--- Dataset entries ---
+ + +
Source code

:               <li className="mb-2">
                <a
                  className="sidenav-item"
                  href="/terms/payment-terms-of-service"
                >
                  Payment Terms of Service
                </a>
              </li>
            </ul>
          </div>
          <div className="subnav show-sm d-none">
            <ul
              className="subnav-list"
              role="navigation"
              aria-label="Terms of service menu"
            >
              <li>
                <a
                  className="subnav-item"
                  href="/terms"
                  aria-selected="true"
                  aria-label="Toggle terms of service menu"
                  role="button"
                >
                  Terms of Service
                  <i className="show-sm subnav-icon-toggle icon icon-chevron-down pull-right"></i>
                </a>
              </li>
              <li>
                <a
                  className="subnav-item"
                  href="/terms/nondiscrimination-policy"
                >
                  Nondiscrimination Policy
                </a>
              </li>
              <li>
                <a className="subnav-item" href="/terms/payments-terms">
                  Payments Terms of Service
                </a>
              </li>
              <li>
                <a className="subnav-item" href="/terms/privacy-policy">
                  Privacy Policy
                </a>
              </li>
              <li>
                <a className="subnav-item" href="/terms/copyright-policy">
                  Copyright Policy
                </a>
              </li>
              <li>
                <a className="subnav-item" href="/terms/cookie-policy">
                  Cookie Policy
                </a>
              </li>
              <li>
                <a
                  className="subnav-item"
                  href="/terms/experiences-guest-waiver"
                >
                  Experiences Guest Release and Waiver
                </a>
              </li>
+ + +
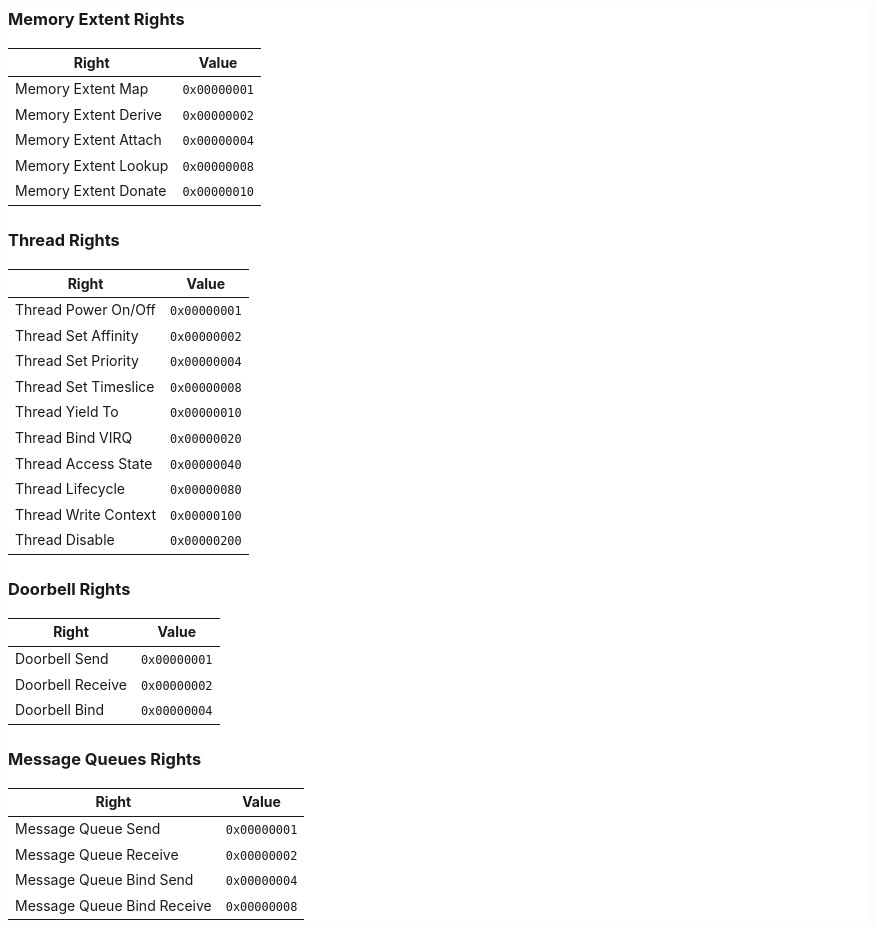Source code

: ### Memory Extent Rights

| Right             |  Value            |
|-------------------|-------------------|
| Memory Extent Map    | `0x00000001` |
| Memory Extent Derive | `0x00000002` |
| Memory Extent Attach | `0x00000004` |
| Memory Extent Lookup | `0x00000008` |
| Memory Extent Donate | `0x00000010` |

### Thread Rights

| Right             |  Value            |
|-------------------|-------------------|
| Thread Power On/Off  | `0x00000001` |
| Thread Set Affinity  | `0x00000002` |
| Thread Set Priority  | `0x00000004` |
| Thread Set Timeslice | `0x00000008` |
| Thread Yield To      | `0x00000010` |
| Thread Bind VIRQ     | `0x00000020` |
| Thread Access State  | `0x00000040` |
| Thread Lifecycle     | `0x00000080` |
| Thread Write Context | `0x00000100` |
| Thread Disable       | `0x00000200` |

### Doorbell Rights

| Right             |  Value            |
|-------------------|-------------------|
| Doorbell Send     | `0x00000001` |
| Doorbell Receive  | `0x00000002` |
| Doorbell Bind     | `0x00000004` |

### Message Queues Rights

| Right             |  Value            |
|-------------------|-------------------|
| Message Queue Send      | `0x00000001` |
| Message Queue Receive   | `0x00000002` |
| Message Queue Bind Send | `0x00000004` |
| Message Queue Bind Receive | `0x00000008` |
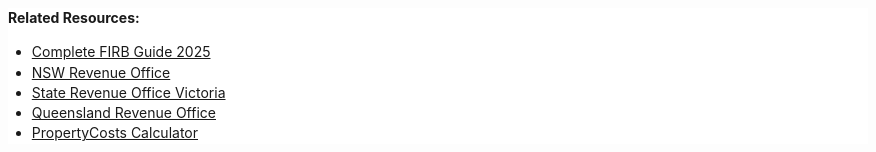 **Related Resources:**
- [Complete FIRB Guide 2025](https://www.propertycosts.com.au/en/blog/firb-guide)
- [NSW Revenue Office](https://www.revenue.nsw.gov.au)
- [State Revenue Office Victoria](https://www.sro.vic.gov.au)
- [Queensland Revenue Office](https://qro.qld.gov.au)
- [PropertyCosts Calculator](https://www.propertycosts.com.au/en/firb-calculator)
+ + +
--- JOB ITEM ---
Look through the entries. Copy out each line with "show" in it.

--- OUTPUT OF THE TASK ---
          <div className="subnav show-sm d-none">
                  <i className="show-sm subnav-icon-toggle icon icon-chevron-down pull-right"></i>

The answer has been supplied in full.